Returns are presumably much lower for legal campaign contributions of the sort one finds on Opensecrets.org. The outcome of legal contribution is uncertain and indirect, and some of it is probably downright futile. The lack of association between contributions and specific pieces of legislation (or contract awards) suggests that the process may be inefficient for the contributors. In many cases, prediction markets should be a more reliable and precise way for (special) interests to manage the risks of such outcomes. Promoting the creation of positive, pro-agenda legislation might still involve contributions, but when bills surface that are unfavorable to a certain group, legislation-linked derivatives will be more efficient than the current nebulous system. Actually, insofar as the current system is "efficient" for special interests, it approaches straightforward favor-buying; legislation-linked derivatives should reduce the demand for congressional favors. Sure, they could lead to a new market in congressional inside information, but this outcome would be less likely to distort the content of decisions made on the Hill.

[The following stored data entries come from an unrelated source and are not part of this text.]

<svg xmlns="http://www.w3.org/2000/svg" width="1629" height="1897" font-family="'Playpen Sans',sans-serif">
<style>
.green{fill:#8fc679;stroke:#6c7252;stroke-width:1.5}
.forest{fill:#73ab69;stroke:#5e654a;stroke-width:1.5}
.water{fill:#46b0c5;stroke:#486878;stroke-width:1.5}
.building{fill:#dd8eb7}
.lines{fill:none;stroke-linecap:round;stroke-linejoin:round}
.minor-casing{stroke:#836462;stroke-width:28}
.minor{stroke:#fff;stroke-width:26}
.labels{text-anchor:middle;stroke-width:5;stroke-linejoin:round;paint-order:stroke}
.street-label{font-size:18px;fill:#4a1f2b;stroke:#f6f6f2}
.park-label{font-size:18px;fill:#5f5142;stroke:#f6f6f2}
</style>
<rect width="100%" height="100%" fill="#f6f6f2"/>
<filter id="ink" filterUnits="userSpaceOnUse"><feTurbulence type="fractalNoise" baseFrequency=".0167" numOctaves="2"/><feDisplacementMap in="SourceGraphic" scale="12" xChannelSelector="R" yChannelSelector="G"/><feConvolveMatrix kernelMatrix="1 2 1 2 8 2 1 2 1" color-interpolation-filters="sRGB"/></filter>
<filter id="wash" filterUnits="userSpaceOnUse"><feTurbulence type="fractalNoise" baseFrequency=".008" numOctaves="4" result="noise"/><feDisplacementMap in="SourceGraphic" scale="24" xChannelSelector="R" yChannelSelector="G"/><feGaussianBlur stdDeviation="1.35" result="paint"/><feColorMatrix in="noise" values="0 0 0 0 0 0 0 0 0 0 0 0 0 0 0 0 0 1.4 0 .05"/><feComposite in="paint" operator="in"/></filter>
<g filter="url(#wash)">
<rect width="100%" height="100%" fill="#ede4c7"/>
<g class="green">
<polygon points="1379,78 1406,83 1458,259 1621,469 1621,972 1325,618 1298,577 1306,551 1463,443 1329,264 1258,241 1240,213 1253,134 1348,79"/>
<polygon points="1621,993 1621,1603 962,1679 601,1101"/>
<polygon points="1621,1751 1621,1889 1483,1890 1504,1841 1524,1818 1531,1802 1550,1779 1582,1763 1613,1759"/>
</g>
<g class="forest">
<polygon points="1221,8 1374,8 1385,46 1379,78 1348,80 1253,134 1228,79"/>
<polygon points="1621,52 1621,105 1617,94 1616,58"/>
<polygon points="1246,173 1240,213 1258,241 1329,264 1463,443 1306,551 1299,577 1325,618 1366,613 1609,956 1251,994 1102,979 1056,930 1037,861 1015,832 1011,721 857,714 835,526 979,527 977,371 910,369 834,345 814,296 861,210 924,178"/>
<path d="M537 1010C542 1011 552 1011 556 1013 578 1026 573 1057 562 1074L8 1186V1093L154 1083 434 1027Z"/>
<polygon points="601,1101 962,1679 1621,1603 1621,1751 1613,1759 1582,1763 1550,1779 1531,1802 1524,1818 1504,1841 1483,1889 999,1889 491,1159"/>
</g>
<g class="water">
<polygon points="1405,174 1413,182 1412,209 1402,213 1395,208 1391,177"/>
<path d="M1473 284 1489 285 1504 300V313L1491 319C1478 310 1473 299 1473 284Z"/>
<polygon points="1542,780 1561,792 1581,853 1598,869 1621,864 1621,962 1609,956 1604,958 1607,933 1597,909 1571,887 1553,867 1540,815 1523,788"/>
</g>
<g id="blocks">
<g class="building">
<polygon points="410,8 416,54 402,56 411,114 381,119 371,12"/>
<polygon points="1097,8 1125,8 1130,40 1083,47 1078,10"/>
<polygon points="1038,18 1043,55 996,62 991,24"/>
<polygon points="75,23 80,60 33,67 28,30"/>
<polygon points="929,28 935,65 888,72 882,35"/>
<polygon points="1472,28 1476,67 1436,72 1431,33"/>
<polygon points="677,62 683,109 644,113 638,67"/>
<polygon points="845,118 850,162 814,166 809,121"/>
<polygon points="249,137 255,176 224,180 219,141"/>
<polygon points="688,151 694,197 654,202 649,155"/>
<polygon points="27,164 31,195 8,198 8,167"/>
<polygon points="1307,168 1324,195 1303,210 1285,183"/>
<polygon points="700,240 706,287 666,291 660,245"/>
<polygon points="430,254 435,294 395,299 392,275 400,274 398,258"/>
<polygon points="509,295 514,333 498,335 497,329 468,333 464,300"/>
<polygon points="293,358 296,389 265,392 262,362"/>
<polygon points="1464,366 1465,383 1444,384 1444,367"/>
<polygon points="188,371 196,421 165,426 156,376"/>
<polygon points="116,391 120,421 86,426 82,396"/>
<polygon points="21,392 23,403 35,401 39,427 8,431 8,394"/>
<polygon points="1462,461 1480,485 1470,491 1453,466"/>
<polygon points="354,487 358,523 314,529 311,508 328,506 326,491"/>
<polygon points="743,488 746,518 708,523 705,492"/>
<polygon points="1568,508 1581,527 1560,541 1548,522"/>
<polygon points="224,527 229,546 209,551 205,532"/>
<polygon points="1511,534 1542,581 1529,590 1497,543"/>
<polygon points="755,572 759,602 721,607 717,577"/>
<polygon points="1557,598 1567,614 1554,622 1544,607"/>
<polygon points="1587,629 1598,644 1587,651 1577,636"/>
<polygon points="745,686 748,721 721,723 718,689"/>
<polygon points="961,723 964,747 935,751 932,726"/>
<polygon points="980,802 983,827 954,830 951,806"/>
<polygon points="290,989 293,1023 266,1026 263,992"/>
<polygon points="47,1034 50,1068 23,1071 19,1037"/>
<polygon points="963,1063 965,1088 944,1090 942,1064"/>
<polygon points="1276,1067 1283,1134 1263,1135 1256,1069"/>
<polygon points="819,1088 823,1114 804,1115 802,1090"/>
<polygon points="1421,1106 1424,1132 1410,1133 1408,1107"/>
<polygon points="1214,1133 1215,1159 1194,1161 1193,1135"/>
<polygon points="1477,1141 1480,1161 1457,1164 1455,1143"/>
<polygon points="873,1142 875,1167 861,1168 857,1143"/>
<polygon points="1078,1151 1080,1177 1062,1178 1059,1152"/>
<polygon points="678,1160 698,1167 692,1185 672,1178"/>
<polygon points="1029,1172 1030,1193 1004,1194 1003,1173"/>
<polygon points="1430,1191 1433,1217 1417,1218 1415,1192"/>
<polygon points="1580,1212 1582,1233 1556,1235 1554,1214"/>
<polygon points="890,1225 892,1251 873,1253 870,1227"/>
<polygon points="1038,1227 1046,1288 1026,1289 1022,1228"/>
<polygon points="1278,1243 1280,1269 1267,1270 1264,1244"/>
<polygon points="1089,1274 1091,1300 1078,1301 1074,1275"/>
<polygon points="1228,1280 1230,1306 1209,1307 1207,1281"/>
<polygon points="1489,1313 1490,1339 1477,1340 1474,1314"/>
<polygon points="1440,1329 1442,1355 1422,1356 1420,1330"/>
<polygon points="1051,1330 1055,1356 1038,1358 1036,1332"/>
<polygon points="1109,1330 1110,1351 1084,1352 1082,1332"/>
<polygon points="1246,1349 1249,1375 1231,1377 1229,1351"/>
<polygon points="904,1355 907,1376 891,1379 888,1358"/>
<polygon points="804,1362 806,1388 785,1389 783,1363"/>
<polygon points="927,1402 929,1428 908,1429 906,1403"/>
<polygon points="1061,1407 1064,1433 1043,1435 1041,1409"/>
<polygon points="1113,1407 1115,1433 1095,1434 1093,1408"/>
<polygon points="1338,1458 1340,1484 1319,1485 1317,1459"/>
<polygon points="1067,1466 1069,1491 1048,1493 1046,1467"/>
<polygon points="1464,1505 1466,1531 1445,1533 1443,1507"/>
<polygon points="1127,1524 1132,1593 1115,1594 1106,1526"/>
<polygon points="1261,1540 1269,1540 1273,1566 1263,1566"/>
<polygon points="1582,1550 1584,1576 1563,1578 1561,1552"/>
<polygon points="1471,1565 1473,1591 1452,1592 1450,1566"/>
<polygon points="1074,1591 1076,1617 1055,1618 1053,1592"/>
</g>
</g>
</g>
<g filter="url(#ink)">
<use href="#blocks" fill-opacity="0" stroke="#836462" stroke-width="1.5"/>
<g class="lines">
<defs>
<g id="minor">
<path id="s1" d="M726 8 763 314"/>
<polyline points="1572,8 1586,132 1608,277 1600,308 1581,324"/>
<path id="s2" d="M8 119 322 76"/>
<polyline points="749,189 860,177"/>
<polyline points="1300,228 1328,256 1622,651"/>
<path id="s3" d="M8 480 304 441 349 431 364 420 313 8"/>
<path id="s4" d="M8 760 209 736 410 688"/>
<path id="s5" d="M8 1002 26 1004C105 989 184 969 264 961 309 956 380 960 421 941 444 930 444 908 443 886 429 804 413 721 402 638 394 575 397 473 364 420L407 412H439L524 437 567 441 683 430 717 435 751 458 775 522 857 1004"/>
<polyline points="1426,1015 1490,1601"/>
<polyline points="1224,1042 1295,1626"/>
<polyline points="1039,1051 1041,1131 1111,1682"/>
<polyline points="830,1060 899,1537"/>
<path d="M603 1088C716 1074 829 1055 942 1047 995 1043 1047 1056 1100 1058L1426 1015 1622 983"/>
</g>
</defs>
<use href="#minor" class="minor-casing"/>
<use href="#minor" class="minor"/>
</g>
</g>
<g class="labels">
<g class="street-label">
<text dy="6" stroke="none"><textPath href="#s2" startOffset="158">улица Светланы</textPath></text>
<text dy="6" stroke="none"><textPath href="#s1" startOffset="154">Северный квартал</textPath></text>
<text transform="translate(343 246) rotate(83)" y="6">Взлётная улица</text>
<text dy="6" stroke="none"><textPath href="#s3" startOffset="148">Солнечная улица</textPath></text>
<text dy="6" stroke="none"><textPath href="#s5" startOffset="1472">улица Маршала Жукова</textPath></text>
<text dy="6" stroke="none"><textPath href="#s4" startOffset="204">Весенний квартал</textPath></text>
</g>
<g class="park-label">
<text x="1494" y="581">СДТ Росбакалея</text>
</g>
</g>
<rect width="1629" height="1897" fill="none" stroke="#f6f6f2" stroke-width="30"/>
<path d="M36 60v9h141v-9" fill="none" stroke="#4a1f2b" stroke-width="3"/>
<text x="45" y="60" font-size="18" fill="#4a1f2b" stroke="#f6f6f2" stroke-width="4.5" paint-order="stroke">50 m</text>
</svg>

Such markets would furthermore enjoy the advantage of natural counterparties. Perhaps competing special interests with opposite hedging needs could trade with one another, thereby partially disintermediating the government in their private affairs. More generally, any time a tax or subsidy is in play, the natural counterparties are the directly affected interest group on one side and every other taxpayer on the other side. Whenever a tax-break or subsidy is awarded to a special interest, this in itself implies an additional tax burden on every other taxpayer. The existence of markets to hedge such events from either side would, among other benefits, frame the operation of the government in a way that would encourage greater fiscal discipline.